1989 Metcalf Cup & Prize
Frances H. Miller, LAW
Professor Miller’s classroom surges with intellectual electricity. For more than twenty years, she has with energy and rigor exposed the social, economic, and moral components of legal issues. She reveals the great human questions that underlie the precisions and nuances of legal language. Her students learn not only to thread the mazes of trusts and wills, but to understand how the law arises out of the fears and hopes of people contemplating their own mortality.

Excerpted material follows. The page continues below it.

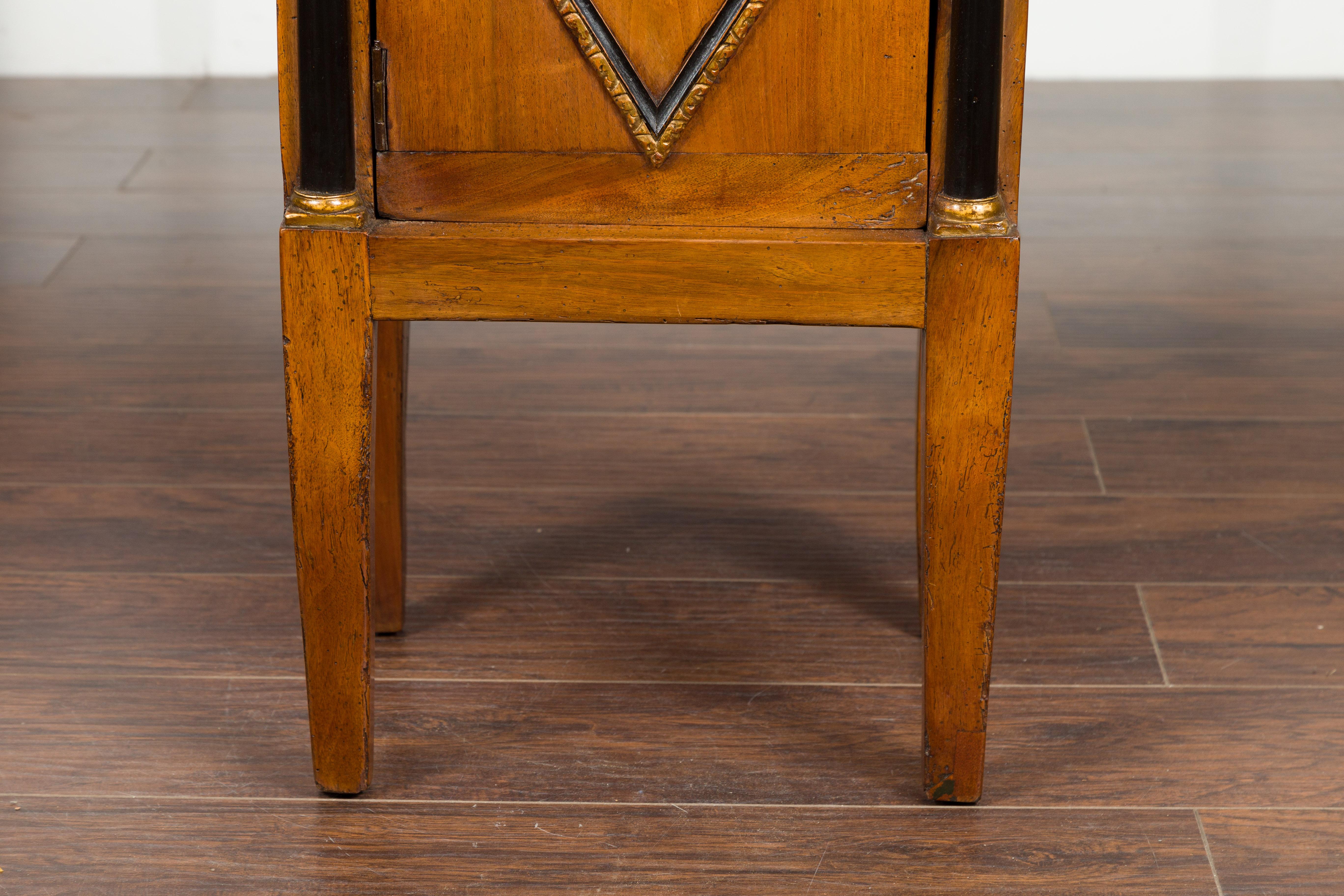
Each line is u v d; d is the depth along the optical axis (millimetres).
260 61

Professor Miller has the rarest of academic reputations: that of a hard grader whose courses are a “must.” Hundreds of students come to class ready not only to listen, but to participate. Professor Miller often adopts the Socratic method, leading a student from unexamined assumptions or formulations to the unanticipated but disastrous general rule that would logically follow. Students not only learn how they went wrong, but are challenged and inspired to try again. Professor Miller’s unyielding demands for precision and logic are mediated by humor, warmth, and encouragement.
Both in and out of class, students find Professor Miller the most accessible, concerned, and helpful of teachers. Writes one: “Her investment in students’ work motivates them to invest in themselves, and to produce not just adequate writing, but the best work they can.” Former students now practicing law in fields far removed from her own acknowledge her important influence on their careers.
A former student writes of Professor Miller: “She loves to teach. The felicitous combination of love of teaching and academic excellence makes her one of the great assets of the University.”